- DATA SECTION -
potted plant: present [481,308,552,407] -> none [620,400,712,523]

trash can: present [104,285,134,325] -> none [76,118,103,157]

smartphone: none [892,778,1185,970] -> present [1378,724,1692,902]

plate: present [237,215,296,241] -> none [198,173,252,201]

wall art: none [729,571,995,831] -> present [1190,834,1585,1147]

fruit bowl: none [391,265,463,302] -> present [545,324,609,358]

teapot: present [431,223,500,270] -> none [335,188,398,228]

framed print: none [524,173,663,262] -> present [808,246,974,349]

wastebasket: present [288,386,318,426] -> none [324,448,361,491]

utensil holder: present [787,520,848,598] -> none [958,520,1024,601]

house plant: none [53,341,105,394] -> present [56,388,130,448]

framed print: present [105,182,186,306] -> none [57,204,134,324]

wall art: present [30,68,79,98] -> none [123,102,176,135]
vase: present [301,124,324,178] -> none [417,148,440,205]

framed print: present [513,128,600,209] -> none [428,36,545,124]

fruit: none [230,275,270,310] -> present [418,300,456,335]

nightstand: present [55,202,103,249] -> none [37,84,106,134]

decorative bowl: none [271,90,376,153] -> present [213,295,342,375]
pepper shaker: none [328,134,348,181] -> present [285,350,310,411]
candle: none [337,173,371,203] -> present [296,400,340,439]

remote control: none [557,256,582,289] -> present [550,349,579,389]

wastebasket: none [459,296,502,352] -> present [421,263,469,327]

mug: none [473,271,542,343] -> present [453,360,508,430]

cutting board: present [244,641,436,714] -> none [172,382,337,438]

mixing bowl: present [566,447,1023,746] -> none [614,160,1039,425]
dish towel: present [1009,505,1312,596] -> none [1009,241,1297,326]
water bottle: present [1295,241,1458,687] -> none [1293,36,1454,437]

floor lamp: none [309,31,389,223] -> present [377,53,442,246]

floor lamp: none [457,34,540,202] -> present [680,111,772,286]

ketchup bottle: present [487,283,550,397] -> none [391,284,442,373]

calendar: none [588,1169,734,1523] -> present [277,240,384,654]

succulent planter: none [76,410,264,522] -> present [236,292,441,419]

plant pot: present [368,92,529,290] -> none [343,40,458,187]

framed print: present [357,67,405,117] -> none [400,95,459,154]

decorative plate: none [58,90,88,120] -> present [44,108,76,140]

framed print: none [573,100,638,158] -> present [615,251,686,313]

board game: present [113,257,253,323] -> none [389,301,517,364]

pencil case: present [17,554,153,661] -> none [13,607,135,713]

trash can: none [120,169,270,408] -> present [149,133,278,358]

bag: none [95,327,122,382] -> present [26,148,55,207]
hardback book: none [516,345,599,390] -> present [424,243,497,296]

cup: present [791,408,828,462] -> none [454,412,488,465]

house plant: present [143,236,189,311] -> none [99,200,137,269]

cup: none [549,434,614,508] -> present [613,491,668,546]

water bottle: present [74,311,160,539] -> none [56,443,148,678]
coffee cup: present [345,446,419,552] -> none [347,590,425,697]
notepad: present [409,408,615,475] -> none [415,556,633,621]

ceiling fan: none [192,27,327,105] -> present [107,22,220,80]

- WORK TO BE COMPLETED -
Each line of the records above, from the first through the one containing "decorative bowl: none", is to be retyped exactly; no other line belongs.

- FINAL ANSWER -
potted plant: present [481,308,552,407] -> none [620,400,712,523]

trash can: present [104,285,134,325] -> none [76,118,103,157]

smartphone: none [892,778,1185,970] -> present [1378,724,1692,902]

plate: present [237,215,296,241] -> none [198,173,252,201]

wall art: none [729,571,995,831] -> present [1190,834,1585,1147]

fruit bowl: none [391,265,463,302] -> present [545,324,609,358]

teapot: present [431,223,500,270] -> none [335,188,398,228]

framed print: none [524,173,663,262] -> present [808,246,974,349]

wastebasket: present [288,386,318,426] -> none [324,448,361,491]

utensil holder: present [787,520,848,598] -> none [958,520,1024,601]

house plant: none [53,341,105,394] -> present [56,388,130,448]

framed print: present [105,182,186,306] -> none [57,204,134,324]

wall art: present [30,68,79,98] -> none [123,102,176,135]
vase: present [301,124,324,178] -> none [417,148,440,205]

framed print: present [513,128,600,209] -> none [428,36,545,124]

fruit: none [230,275,270,310] -> present [418,300,456,335]

nightstand: present [55,202,103,249] -> none [37,84,106,134]

decorative bowl: none [271,90,376,153] -> present [213,295,342,375]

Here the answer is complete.